When confronted with “structural problems” in her writing as the result of a “long, snarled, frustrating and sometimes despairing morning of work,” Joyce Carol Oates would ease her writing blocks with afternoon runs. For Oates and many other writers, running is process and proves especially useful for the type of cloistered, intensive work they do.
Whether their reasoning is practical or spiritual, many writers run with ritualistic devotion. The short-story writer Andre Dubus “ran for the joy and catharsis of it,” but like Oates and DeLillo, his running was also deliberately timed.
Dubus kept a log book that detailed his daily exercise output and writing word count. His method came from an interpretation of Ernest Hemingway’s dictum to stop a story mid-sentence, perform physical exercise, and then return to the work the next day.
Every writer has a ritual. And the best ones have the strangest. But most of them would agree that writing is one of the best rituals to help you when you are writing a piece of literature.
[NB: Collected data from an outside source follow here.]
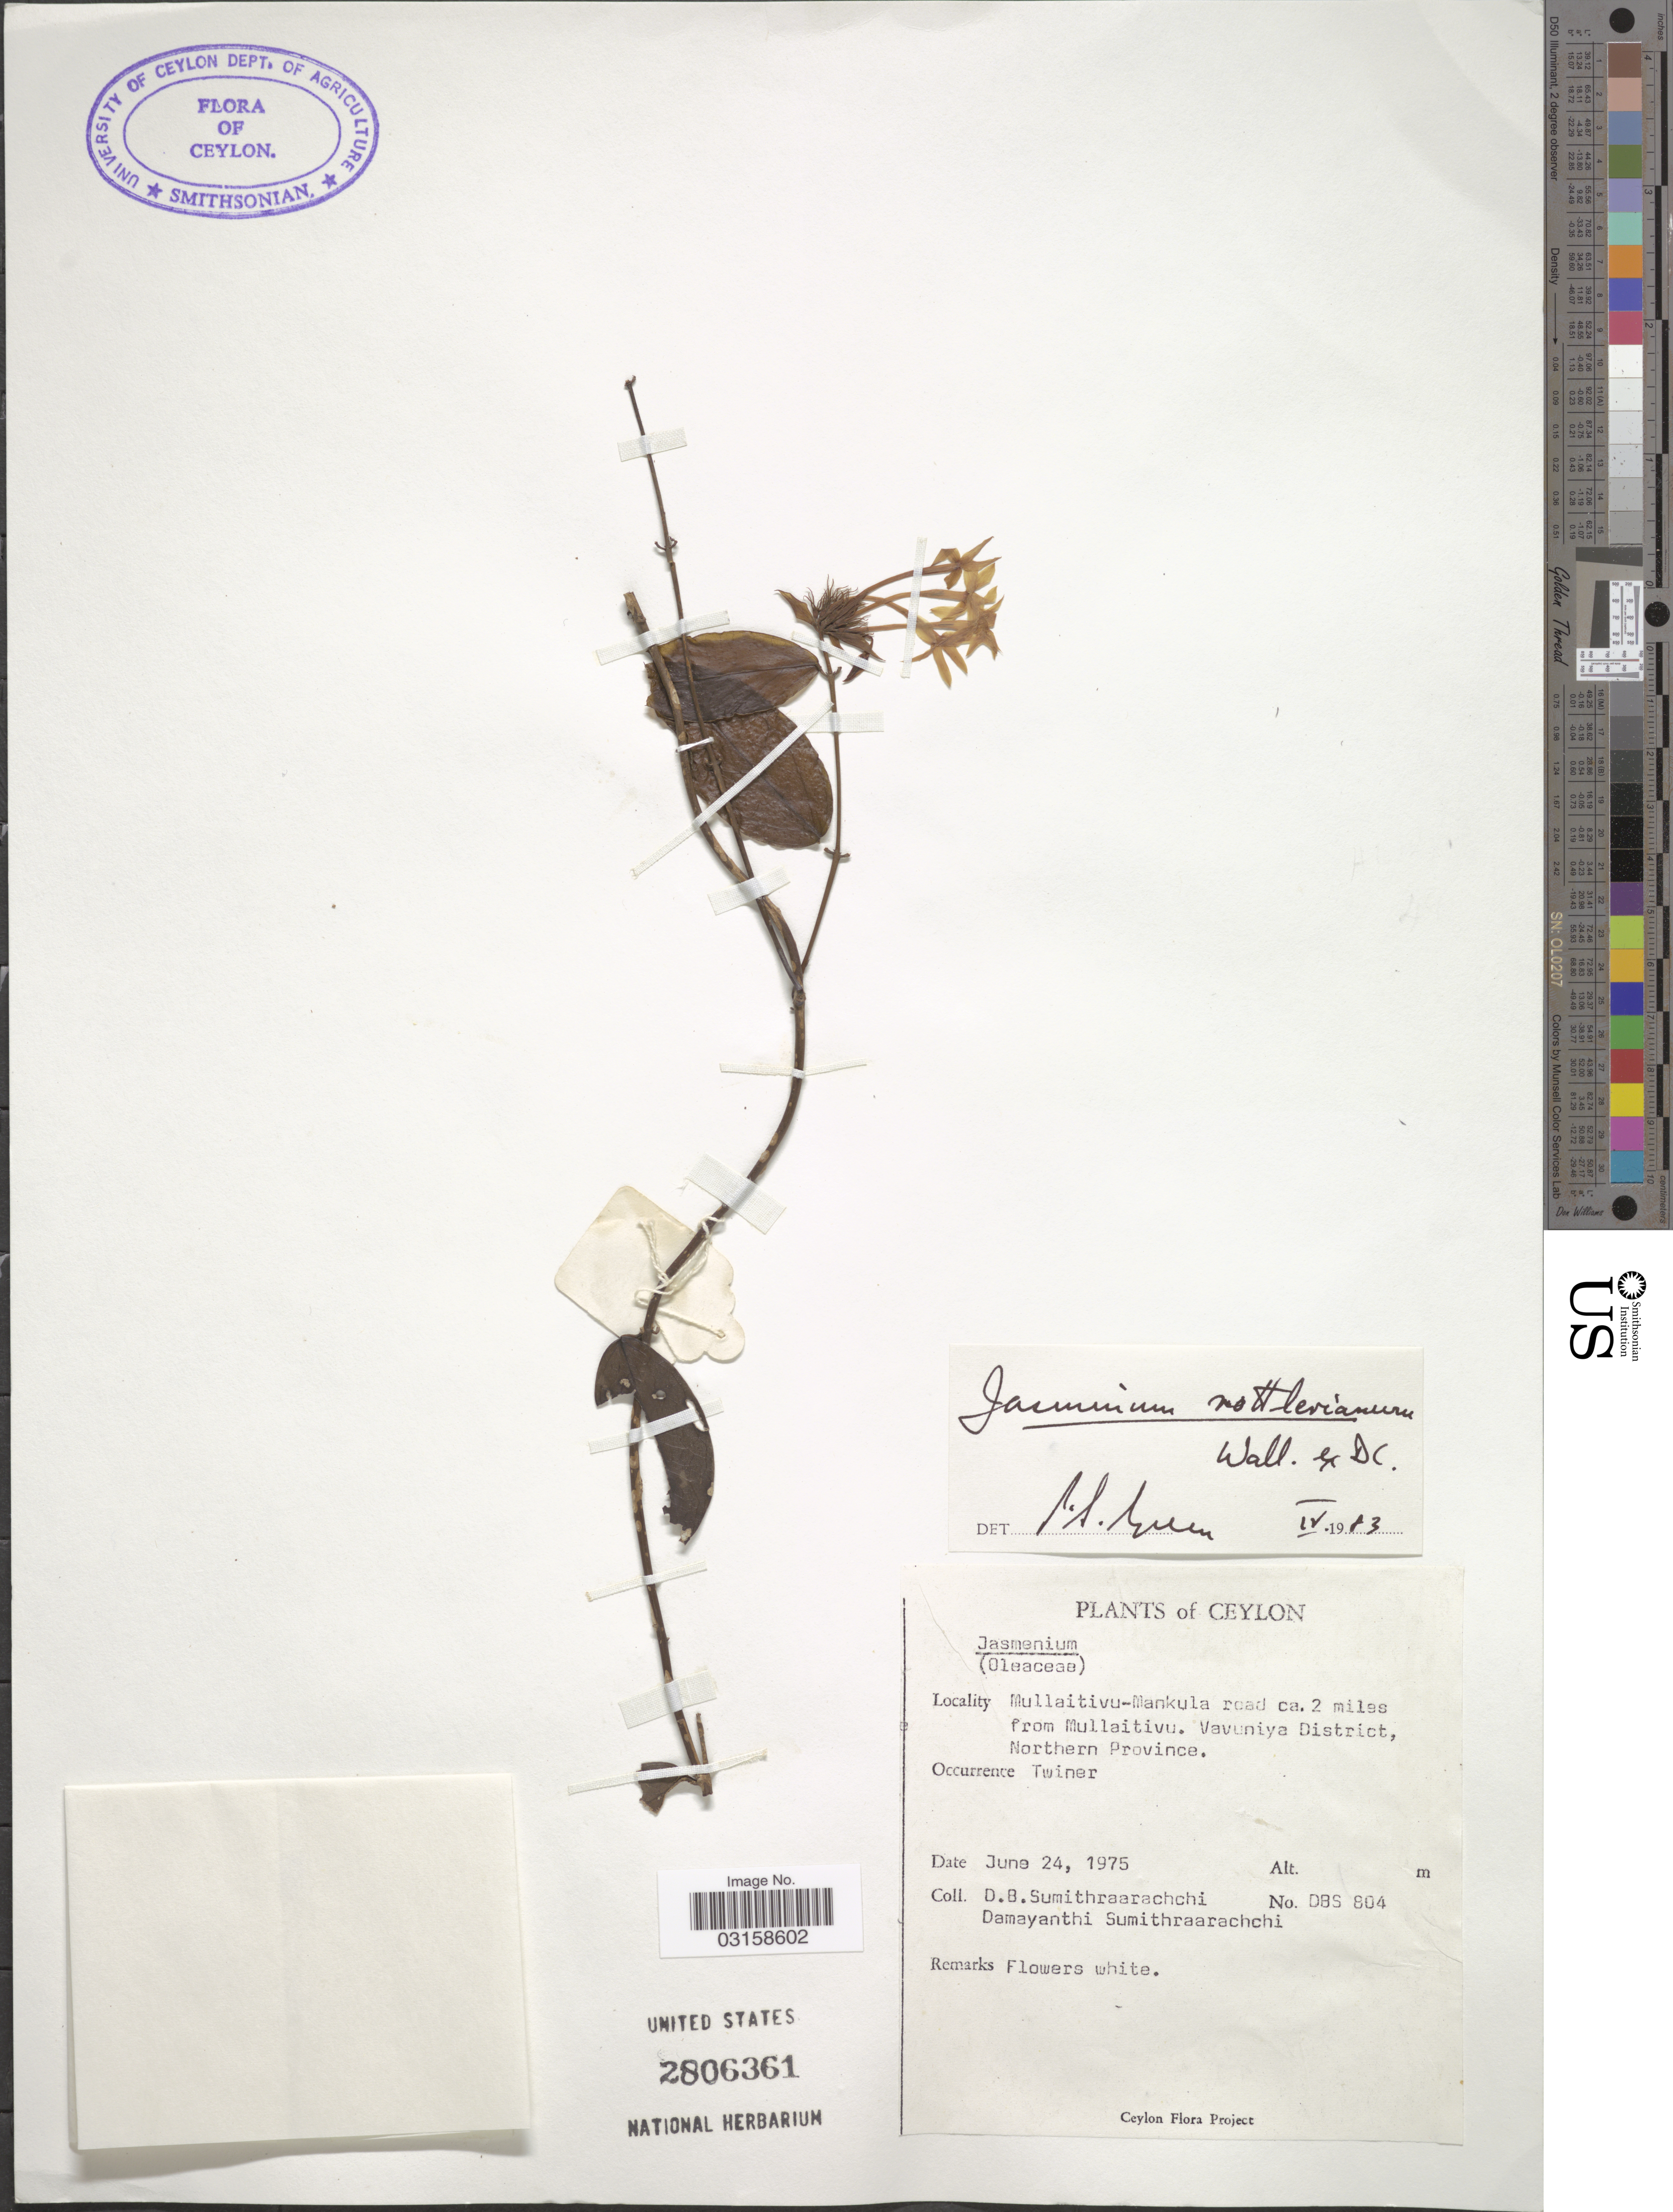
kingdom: Plantae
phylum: Tracheophyta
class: Magnoliopsida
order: Lamiales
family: Oleaceae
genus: Jasminum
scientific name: Jasminum rottlerianum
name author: Wall. ex DC.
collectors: D. B. Sumithraarachchi & D. Sumithraarachchi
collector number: DBS 804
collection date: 1975-06-24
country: Sri Lanka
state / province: Northern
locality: Ceylon. Mullaitivu-Mankulu road ca. 2 miles from Mullaitivu. Vavuniya District. Twiner.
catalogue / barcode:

Why do writers so often love to run?
I’ve noticed that running is a form of active meditation
You are freeing your mind from the responsibility of thinking your next move. You run. You have a specific tempo, goal and course and there is nothing else to worry about.
It’s you and your thoughts. Your body is busy running.
Running affords the freedom of distance, coupled with the literary appeal of solitude.
This form of active meditation forces us to explore our Inner World and something about the increased pulse and blood flow unlocks the barriers of thought in your mind.
There’s a meditative cadence to the union of measured breaths and metered strides. Writers and runners both operate on linear planes, and the running writer soon realizes the relationship between art and sport is a mutually beneficial one.
They are like Yin and Yang two opposites that complete each other.
The novelist Haruki Murakami, a former Tokyo jazz-bar manager who would smoke 60 cigarettes a day, started running to get healthy and lose weight. His third novel had just been published, but he felt his “real existence as a serious writer [began] on the day that I first went jogging.”
The steady, repetitive movement of distance running triggers one’s intellectual autopilot, freeing room for creative thought.
Neuroscientists describe this experience as a feeling of timelessness, where attention drifts and imagination thrives.
Exertion frees this fictitious, creative other, enabling the mind of writers who run to wander without inhibition. Writers tap into this ghost-self whenever they construct narratives and characters; writers who run have the benefit of a first draft on foot.
Writing exists in that odd mental space between imagination and intellect, between the organic and the planned.
Runners must learn to accept the same paradoxes, to realize that each individual run has its own narrative, with twists and turns and strains.
Writers and runners use the same phrase —“hit my stride”— to describe the moment when exertion and work become joy.
Writers stuck on a sentence should lace their sneakers and go for a jog, knowing that when they return, they will be a bit sweatier, more tired, but often more charged to run with their words.
Running boosts creativity, motivation, it gives clarity to your mind. Its like a steroid shot for writers.